---------- DATA TO USE ----------

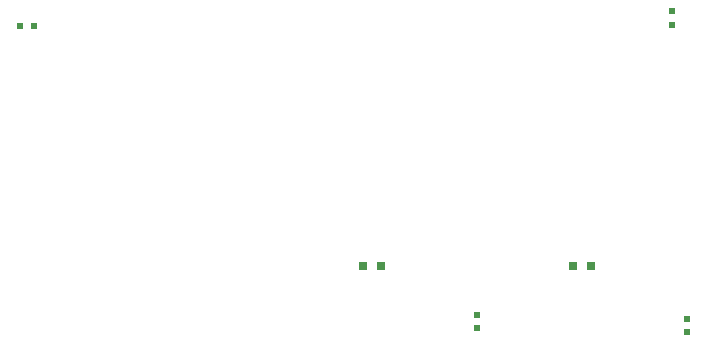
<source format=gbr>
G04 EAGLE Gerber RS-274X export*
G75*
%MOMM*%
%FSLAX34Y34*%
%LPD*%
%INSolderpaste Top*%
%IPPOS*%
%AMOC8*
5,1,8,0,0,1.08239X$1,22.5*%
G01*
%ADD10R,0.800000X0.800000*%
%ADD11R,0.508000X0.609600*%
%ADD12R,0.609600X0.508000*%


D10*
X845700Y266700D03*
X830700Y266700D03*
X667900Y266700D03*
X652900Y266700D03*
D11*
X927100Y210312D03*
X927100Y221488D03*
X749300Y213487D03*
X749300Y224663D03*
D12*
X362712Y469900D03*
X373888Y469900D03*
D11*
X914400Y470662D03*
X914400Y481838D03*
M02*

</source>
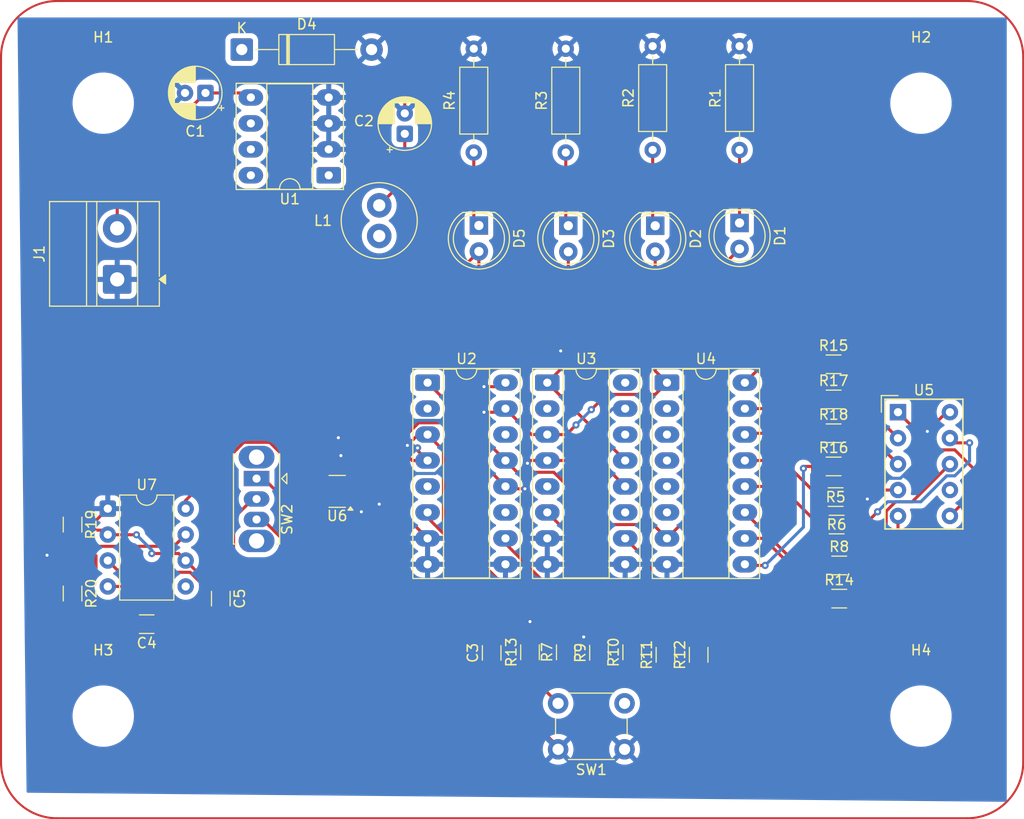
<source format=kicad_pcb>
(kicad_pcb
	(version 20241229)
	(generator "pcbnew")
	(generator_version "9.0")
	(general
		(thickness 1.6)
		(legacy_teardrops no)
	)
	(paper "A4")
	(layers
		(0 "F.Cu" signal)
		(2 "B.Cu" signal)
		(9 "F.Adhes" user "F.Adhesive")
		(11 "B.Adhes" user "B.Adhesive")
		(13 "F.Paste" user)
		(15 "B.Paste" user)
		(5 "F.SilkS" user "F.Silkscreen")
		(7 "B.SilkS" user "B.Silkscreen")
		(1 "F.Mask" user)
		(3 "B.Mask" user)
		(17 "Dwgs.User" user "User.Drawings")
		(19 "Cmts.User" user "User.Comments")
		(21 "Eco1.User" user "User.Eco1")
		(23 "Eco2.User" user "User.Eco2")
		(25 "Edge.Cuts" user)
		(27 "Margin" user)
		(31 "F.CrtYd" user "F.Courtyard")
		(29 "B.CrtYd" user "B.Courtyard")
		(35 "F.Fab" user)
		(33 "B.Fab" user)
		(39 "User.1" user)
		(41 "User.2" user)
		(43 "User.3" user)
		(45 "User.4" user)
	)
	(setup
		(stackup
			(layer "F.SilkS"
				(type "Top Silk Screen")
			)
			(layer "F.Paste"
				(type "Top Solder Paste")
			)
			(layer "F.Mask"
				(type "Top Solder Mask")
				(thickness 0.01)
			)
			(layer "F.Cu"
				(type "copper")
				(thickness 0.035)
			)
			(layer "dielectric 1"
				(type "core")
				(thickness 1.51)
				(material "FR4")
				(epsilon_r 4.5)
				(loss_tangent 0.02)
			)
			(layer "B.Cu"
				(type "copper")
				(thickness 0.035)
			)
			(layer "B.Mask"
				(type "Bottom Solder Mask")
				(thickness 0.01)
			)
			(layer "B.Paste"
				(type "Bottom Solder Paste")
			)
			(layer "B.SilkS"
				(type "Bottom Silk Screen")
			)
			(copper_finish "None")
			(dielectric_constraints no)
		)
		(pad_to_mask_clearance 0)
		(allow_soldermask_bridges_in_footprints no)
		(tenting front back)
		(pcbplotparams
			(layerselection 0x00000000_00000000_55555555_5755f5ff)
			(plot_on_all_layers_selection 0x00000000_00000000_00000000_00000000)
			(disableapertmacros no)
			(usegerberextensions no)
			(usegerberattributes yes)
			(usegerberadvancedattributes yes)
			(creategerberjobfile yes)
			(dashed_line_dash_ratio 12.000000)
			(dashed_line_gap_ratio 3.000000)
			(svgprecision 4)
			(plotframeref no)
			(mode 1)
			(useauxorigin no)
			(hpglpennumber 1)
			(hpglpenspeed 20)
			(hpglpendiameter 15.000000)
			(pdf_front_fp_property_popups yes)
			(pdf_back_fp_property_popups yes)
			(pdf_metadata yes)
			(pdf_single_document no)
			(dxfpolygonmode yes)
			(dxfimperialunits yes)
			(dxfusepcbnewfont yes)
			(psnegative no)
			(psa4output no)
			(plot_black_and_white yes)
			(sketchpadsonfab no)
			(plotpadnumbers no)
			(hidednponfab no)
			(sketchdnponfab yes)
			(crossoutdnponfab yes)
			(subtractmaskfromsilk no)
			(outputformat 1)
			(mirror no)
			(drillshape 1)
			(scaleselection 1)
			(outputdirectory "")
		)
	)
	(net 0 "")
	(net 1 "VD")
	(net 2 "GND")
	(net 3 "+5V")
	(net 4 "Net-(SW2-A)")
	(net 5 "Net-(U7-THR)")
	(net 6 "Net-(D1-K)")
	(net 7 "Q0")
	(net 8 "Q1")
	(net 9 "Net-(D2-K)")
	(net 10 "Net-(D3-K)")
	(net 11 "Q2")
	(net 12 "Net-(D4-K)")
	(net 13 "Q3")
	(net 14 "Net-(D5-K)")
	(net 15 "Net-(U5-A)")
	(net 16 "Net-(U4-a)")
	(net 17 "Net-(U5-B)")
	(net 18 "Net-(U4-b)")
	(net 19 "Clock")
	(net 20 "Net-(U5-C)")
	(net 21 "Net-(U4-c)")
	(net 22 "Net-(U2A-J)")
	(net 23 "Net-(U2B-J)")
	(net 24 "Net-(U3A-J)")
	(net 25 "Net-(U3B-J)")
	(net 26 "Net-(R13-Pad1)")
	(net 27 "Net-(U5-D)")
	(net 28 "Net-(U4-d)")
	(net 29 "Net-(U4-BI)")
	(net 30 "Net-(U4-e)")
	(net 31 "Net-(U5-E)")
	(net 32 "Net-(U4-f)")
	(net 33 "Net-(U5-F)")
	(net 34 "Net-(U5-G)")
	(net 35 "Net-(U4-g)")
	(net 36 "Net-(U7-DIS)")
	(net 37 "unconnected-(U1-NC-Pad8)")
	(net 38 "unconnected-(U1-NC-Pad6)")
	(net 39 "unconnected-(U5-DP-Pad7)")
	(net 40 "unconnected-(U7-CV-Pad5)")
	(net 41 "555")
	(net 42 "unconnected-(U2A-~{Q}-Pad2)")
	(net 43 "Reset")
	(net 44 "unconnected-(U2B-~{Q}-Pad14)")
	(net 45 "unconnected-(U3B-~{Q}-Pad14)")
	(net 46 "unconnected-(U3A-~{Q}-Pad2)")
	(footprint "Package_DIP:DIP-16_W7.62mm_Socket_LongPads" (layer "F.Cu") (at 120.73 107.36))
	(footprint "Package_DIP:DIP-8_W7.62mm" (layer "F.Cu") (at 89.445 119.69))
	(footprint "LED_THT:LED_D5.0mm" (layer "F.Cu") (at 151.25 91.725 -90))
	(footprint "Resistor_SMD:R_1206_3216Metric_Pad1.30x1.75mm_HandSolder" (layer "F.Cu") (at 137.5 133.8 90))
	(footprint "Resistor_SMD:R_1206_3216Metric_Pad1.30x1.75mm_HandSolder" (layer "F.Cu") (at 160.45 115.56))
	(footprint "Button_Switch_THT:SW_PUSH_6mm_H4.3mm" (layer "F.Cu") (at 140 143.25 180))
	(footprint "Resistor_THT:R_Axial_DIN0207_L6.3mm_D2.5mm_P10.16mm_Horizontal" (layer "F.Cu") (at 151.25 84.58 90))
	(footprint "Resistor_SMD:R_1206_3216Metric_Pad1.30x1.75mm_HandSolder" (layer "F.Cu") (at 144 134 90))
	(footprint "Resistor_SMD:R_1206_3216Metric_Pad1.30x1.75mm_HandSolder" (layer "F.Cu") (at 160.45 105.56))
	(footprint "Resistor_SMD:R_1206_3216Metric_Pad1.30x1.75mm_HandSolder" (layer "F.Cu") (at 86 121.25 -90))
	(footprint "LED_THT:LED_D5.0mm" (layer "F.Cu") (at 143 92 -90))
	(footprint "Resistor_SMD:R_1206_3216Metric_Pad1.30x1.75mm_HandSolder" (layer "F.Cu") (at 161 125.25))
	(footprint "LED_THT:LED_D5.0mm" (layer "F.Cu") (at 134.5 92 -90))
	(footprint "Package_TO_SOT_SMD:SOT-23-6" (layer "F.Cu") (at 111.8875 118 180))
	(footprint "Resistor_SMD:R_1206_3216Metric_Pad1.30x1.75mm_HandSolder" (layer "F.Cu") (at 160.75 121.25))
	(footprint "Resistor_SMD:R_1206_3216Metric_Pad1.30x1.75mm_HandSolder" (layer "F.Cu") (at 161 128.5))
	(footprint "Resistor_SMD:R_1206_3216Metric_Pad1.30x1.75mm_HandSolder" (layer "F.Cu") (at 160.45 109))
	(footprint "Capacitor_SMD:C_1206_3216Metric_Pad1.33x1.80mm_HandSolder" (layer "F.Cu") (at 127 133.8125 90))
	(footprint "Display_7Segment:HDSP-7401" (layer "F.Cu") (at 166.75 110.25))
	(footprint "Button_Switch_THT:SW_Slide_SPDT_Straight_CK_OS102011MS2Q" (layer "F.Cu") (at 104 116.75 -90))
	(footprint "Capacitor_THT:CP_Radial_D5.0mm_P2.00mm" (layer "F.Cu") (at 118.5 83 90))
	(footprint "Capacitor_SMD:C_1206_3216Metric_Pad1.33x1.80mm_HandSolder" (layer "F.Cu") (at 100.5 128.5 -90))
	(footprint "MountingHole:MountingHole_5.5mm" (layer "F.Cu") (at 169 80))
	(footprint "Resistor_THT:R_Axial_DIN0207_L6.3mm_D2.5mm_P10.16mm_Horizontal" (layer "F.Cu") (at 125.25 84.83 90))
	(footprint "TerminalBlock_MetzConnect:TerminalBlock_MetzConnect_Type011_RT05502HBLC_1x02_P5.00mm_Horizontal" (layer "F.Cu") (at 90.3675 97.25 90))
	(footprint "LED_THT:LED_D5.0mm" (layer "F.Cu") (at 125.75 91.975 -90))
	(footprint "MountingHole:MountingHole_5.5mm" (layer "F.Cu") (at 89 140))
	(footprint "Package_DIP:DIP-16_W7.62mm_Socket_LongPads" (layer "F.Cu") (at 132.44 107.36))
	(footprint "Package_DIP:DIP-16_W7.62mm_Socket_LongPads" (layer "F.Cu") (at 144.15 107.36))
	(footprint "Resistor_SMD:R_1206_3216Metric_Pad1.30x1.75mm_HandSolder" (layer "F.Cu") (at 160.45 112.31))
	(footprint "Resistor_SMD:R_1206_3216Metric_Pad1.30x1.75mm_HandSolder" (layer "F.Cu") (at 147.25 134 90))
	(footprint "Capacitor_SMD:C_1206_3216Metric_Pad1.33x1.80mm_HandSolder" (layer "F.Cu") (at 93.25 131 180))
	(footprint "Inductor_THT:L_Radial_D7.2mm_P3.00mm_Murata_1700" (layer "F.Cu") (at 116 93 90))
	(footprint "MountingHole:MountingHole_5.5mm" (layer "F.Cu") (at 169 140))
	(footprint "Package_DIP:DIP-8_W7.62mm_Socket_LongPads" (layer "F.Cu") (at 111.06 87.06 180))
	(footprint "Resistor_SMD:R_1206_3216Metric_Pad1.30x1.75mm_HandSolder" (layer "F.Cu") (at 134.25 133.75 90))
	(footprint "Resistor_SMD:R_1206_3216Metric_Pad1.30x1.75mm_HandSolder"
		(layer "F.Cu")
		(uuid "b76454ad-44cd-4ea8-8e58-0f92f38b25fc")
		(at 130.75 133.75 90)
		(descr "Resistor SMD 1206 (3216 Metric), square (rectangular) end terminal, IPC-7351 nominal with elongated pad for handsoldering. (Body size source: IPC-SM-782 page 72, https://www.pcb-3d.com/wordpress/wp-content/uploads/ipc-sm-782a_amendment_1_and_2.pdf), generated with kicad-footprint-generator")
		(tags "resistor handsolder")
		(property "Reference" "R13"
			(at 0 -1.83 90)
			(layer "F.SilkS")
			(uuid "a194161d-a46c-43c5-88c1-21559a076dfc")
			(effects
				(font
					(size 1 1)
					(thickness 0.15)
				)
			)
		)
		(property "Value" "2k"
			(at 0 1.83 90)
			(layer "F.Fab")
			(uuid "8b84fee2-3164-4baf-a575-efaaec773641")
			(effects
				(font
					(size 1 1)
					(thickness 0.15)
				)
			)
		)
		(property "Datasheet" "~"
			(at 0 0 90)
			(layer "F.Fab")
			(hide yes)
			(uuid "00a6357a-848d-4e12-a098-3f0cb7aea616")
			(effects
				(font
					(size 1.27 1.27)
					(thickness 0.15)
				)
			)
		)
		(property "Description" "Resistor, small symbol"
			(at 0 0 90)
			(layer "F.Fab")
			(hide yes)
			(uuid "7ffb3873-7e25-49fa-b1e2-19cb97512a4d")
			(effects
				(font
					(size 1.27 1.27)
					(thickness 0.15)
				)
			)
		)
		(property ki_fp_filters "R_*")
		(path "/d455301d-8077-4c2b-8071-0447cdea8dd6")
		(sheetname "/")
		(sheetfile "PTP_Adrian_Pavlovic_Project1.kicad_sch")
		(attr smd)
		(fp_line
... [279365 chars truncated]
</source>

----------
---------- DATA TO USE ----------

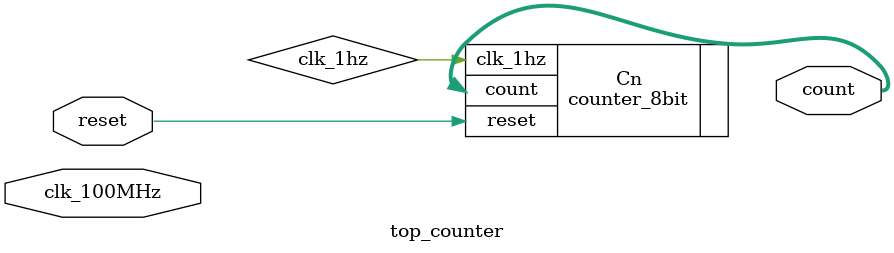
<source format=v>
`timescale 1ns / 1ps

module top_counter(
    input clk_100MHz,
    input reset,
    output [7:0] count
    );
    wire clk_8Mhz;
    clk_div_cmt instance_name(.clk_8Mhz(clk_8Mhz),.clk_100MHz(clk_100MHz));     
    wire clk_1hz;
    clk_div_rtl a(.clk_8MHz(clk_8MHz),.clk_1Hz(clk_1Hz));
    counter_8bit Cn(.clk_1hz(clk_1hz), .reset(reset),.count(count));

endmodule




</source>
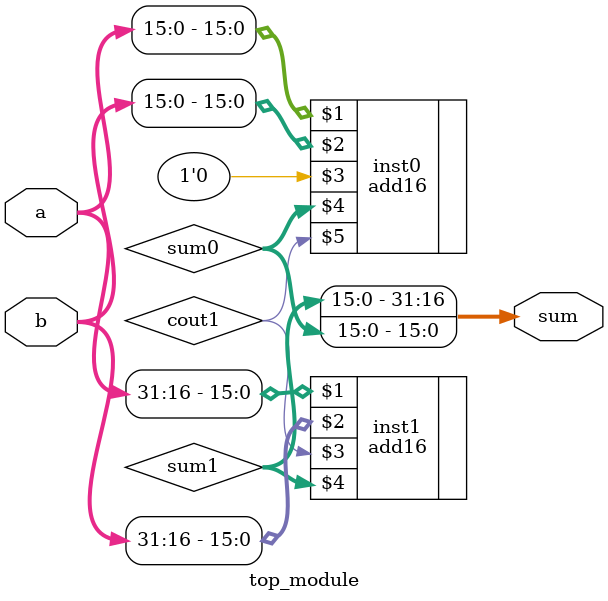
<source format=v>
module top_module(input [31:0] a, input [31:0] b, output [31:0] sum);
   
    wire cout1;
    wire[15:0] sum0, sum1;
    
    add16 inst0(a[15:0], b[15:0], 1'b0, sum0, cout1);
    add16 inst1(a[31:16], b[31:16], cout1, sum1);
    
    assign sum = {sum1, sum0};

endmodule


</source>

----------

Say how many lines in the data hold the string "Silkscreen". No other content should accompany the number.

### EXERCISE SOLUTION
2